I had just heard the forecast, and it was going to be over 100 degrees, and he hates the heat.
So here we were, on a date after our class at church.
He told me he had found a bar downtown he wanted to check out. We sat at the bar of a sports pub and watched the Cardinals beat the Padres, and as the fireworks went off, he pulled me outside to watch them, and there was a horse-drawn carriage waiting at the corner.
He said we should hop on, and so we hopped on, and were taken on a little ride down to the riverfront and towards the Arch.
He asked if I wanted to get out of the carriage at the base of the Arch, so we could walk up and see it at night.

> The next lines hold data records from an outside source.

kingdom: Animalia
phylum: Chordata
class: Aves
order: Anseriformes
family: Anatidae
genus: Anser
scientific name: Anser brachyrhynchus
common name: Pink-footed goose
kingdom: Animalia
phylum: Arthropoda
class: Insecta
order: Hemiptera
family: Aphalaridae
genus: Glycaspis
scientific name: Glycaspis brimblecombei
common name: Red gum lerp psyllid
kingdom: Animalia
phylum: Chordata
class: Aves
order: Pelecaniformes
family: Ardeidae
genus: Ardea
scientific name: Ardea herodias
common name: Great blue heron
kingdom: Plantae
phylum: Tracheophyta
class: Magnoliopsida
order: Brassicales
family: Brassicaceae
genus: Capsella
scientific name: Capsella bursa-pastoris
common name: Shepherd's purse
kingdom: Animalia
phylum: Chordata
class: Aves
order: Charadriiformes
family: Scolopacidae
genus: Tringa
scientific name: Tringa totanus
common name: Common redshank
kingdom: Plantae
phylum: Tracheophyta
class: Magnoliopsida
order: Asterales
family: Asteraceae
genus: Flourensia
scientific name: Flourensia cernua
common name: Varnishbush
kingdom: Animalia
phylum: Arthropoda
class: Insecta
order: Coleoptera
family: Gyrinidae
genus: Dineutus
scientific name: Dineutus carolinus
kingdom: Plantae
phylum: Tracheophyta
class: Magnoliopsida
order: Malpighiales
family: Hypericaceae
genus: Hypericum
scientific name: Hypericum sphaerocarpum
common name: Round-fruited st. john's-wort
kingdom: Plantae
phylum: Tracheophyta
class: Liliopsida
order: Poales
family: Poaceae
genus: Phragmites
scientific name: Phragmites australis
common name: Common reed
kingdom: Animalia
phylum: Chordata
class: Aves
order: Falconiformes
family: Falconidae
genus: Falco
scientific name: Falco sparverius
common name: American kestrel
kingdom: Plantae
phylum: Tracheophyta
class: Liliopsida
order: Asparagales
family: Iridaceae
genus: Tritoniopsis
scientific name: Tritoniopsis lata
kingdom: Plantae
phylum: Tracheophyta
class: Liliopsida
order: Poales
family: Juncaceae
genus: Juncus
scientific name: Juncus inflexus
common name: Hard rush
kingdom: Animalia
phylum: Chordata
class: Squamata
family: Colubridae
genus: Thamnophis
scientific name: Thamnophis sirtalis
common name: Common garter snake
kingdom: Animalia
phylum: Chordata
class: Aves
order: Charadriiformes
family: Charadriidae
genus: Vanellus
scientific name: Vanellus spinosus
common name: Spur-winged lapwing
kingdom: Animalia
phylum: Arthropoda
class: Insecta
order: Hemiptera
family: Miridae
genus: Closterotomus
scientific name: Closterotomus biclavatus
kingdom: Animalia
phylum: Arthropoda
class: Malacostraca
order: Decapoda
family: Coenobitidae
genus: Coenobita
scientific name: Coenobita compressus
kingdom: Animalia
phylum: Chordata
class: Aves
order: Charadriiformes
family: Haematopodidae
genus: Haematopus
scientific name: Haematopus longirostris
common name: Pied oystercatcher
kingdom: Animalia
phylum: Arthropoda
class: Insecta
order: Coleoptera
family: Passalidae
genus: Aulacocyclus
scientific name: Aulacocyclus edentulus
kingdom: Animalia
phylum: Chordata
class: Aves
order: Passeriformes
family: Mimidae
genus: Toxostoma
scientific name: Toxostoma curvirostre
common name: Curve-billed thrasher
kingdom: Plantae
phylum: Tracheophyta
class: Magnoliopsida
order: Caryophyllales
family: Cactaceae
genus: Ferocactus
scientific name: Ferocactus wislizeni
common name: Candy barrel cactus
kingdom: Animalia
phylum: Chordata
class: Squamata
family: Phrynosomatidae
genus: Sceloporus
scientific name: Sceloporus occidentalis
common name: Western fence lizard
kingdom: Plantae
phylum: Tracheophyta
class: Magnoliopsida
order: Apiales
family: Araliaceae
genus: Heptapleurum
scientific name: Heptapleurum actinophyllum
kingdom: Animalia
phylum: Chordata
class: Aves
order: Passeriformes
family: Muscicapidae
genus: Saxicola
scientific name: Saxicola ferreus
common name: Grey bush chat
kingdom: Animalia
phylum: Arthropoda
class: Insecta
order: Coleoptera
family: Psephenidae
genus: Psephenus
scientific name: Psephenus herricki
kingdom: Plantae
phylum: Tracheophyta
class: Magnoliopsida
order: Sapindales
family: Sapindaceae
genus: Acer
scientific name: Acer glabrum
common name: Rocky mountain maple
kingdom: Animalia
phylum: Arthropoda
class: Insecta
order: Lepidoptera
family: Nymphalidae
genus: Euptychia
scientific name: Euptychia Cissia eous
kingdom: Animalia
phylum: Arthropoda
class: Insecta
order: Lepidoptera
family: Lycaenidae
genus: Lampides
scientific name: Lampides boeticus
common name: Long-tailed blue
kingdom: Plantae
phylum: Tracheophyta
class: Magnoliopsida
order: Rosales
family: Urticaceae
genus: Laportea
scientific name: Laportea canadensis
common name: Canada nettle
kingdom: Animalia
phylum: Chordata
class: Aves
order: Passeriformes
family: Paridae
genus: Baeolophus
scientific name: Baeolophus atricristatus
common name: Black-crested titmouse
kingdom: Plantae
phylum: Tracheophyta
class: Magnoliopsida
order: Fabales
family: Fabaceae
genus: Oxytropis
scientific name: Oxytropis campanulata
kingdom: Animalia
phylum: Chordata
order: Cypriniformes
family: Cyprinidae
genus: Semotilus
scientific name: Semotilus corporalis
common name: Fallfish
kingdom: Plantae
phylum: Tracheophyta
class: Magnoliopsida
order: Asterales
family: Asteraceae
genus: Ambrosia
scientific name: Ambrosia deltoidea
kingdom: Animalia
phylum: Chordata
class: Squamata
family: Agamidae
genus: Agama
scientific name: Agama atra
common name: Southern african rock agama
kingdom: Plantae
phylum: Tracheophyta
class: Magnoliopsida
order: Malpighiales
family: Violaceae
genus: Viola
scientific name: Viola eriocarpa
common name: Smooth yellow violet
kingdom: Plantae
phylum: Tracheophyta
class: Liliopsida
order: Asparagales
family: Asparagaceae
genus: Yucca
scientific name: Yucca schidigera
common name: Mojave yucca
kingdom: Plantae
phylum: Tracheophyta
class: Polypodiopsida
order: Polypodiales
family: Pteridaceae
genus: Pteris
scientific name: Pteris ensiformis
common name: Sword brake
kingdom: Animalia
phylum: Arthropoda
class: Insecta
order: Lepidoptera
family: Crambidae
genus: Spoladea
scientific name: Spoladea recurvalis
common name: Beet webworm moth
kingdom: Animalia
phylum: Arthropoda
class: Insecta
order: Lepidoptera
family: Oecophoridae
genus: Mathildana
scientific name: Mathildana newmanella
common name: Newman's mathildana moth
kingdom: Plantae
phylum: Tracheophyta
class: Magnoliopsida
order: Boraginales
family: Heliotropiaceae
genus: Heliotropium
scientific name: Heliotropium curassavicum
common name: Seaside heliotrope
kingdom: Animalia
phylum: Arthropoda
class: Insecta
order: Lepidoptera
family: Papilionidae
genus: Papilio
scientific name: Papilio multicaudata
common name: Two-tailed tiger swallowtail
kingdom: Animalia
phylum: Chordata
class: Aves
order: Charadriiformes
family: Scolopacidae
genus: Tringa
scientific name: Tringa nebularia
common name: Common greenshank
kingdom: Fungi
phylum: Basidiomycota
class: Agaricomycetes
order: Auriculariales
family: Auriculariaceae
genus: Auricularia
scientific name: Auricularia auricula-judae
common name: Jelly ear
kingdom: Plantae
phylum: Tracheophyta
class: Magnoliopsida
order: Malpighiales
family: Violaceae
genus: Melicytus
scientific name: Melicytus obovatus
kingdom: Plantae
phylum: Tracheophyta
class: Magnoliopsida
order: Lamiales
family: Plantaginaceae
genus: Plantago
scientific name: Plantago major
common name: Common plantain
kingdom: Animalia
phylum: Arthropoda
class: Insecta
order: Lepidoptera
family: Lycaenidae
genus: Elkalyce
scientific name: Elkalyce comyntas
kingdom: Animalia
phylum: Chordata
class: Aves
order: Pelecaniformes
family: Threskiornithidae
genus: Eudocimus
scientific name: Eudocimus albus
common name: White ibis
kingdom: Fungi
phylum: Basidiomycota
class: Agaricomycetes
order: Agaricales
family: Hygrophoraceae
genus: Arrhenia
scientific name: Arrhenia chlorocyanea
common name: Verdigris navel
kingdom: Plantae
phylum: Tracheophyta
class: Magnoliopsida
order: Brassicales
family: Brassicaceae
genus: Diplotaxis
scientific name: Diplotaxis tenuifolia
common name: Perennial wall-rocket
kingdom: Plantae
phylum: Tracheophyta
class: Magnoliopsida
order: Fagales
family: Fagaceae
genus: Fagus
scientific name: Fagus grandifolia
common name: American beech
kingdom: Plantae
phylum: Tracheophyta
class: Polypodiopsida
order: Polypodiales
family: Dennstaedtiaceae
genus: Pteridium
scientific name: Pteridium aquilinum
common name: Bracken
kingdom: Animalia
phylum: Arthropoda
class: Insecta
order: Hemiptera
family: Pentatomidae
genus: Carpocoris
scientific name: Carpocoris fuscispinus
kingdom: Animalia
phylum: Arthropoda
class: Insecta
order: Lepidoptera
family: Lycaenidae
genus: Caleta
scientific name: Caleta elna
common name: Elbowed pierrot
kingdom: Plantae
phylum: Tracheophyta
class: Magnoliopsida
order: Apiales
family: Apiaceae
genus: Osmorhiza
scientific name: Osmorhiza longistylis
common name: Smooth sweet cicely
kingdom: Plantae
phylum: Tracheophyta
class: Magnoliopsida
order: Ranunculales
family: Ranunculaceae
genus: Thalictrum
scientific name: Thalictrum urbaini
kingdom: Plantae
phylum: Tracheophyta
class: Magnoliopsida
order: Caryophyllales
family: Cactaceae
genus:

I loved this idea— it looked pretty up there.
I said no.
The driver hesitated when my boyfriend said we’d like to stop and get out. I hate to inconvenience people or break the rules. So I said I didn’t want to get out of the carriage, that we should just stay put.
So here we were, on a horse-drawn carriage ride, being pulled away from where my boyfriend had planned to get down on one knee and ask me to marry him.
I said no to San Francisco.
I said no to Forest Park.
I said no to the Arch.
As we sat side by side, being pulled away from another proposal plan, he turned and took my hand and asked me to be his wife.
I couldn’t tell you the exact words he said, or the words I said, but,
I said yes to him,
I said yes to life with him,
I said yes to us.
Fifteen years later, it is so clearly one of the best yeses of my life.
I still sometimes make decisions slower than he does.
I still sometimes meet his dreamy ideas with my pragmatic refusals.
I still sometimes hate to inconvenience people.
I still sometimes say no, when I’d like to say yes.
He still waits until I’ve decided.
He still smiles and shakes his head.
He still invites me into adventures.
He still asks me anyways.
I’ll always say yes to him,
I’ll always say yes to life with him,
I’ll always say yes to us.
I just might (unknowingly) make it hard for him to ask.
Thankfully, he knew what he was getting himself into, and he asked me anyway.